As I mentioned in my last post, I’ve started work on a new implementation of neptune. Even though Esmertec Denmark has been closed down it didn’t mean that the language died, not as such. What it meant was that an implementation of the language died. Now that I have some time off I might as well write a new one.
Will the new implementation be exactly the same as the old one? Not exactly, no. Now that there’s no marketing aspect I’ll take the opportunity to try out a few things. One clear difference is that concurrency control will be based on a transactional memory model. I’ve experimented with changing the syntax a little, for instance allowing
! and such in identifiers and method names but in the end I decided against that. There will probably be “real” dynamic privacy. There will definitely be tail call optimization and full closures. But the plan is to otherwise stay close to the original language. There’s a very good reason for that. I know myself: if I’m completely free to design a language I get stuck before I even begin with theoretical issues such as “what is a method name, really?” and “how can I unify instance variables and local variables?”. So to get any work done at all I’ll have to stick with what we already have except for adding a few well-understood mechanisms.

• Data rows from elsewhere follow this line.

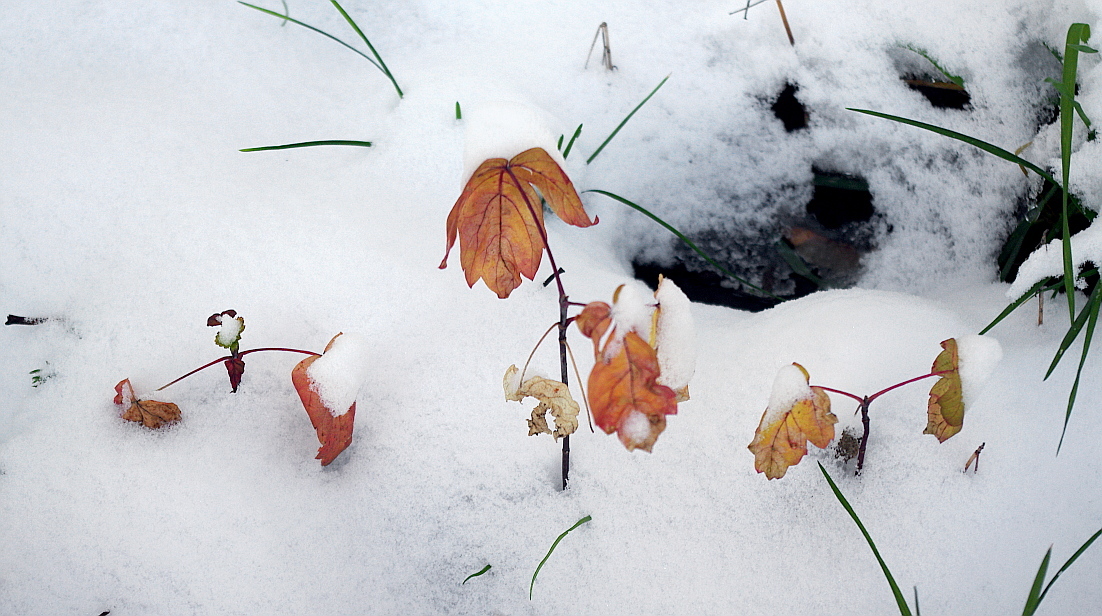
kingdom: Plantae
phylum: Tracheophyta
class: Magnoliopsida
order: Sapindales
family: Sapindaceae
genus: Acer
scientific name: Acer negundo
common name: Ashleaf maple
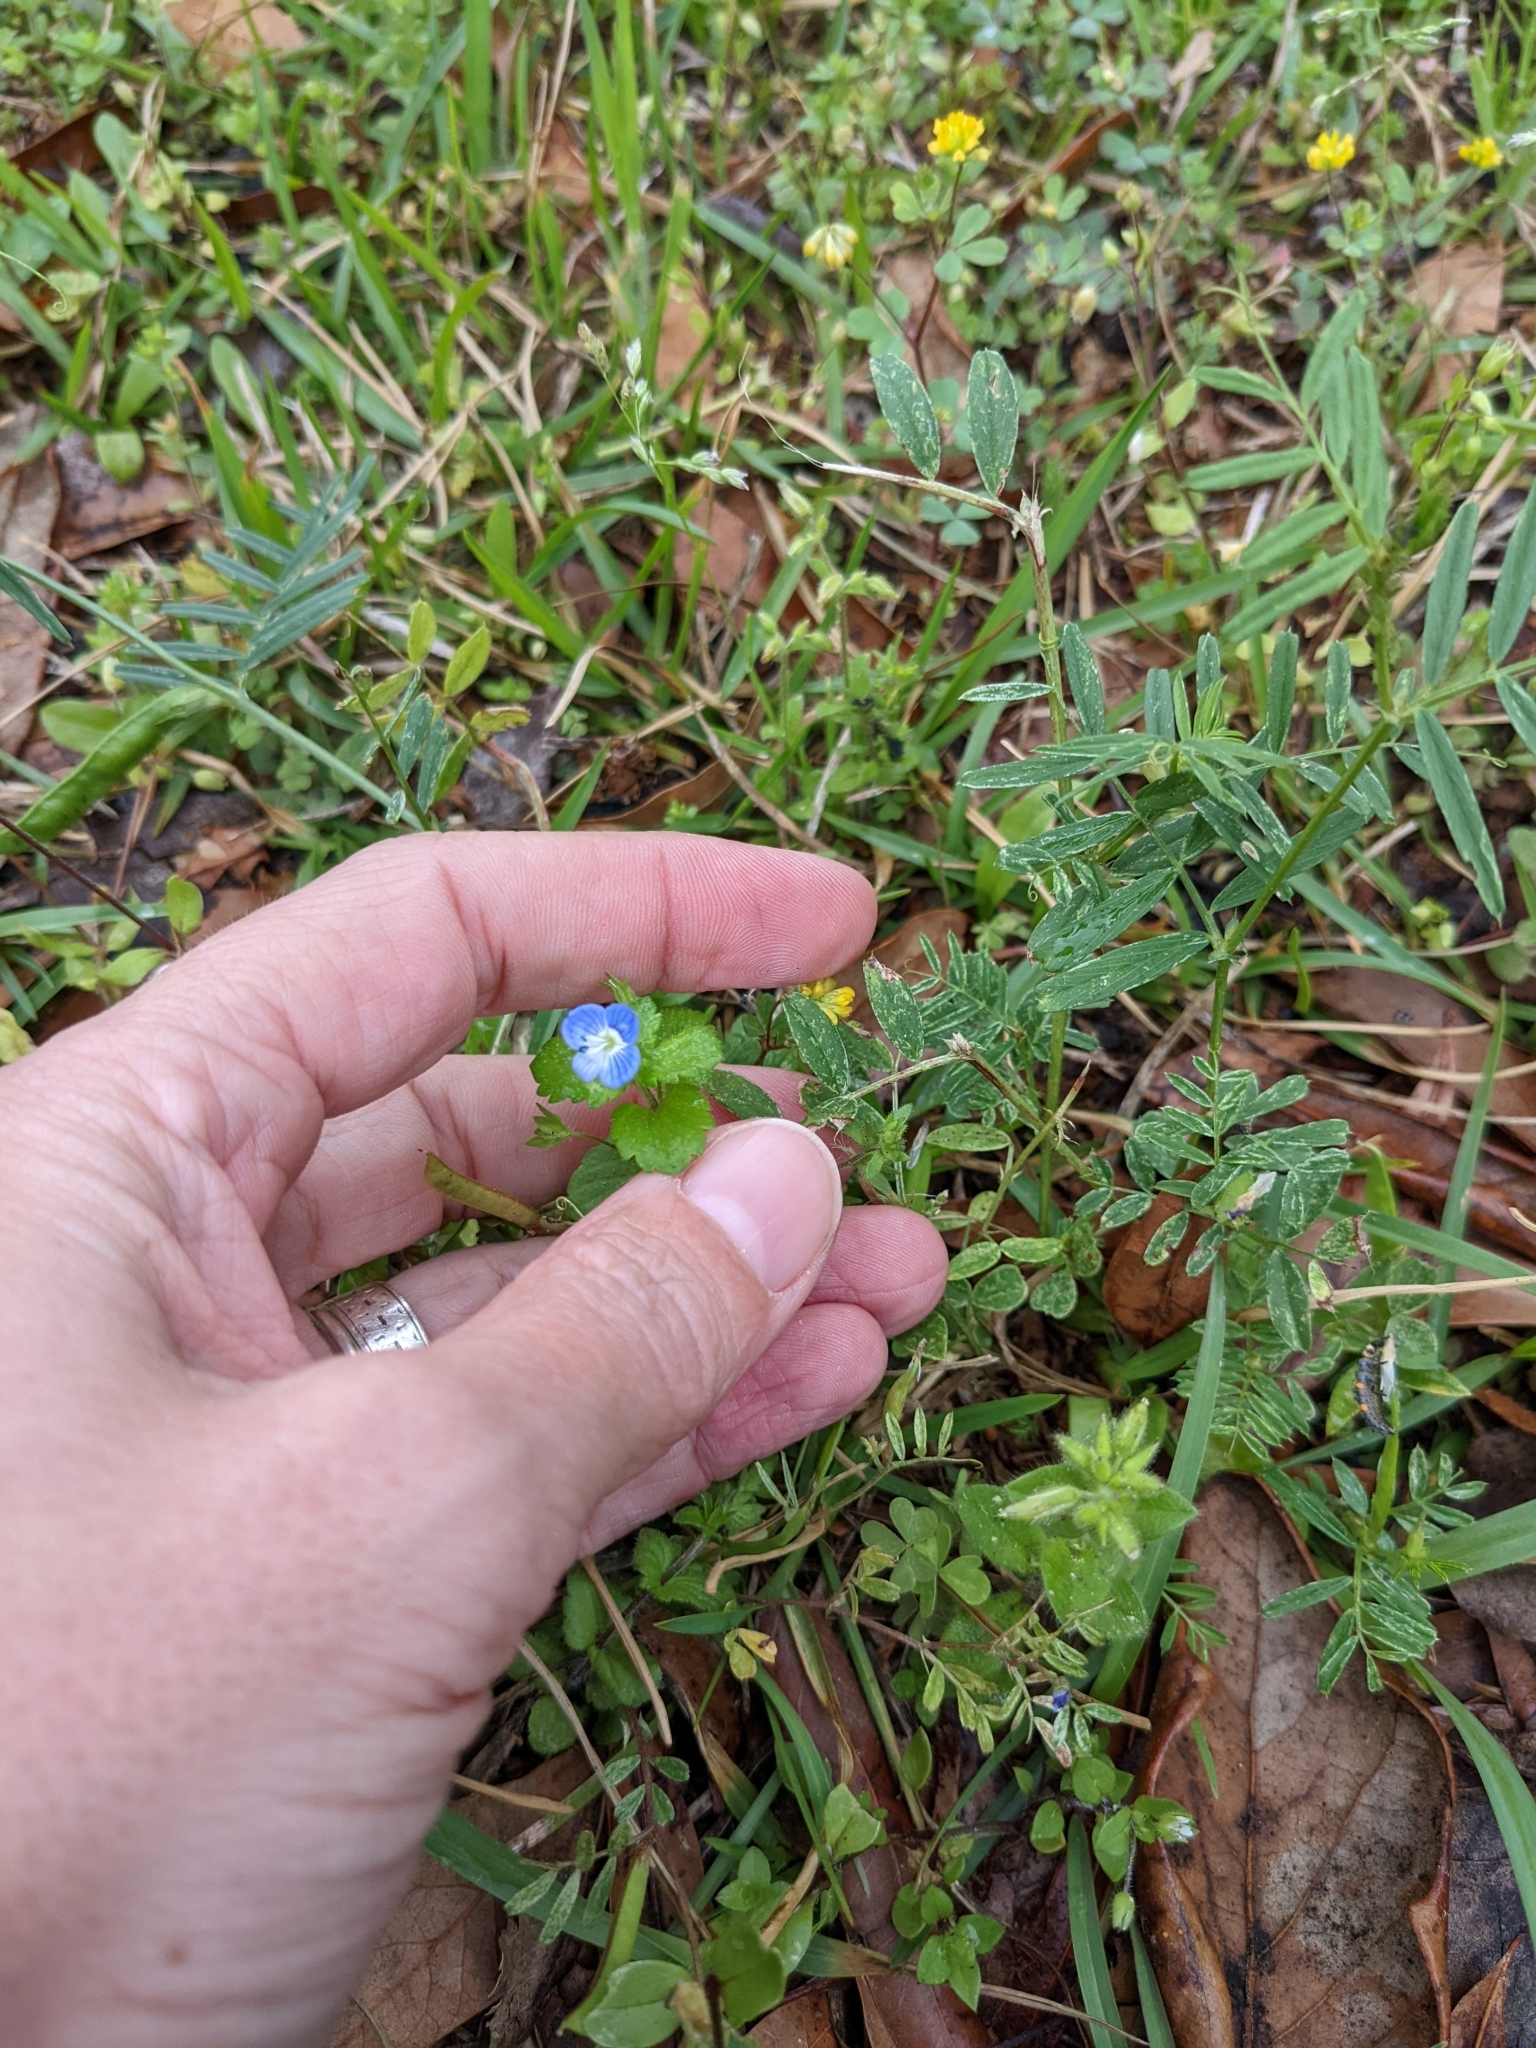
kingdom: Plantae
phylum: Tracheophyta
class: Magnoliopsida
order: Lamiales
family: Plantaginaceae
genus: Veronica
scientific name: Veronica persica
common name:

I don’t know if this language will ever get anywhere. I have no world domination plans, so far I’m just doing this because I enjoy implementing programming languages. Of course I do hope that at some point there will be room in the world for a statically typed object-oriented language that is not C++, Java or C#. Otherwise I’m afraid the next few decades of my career will be something of a disappointment.
By the way, if you feel like contributing or just taking a look at how things are going, neplang at sourceforge is open for business.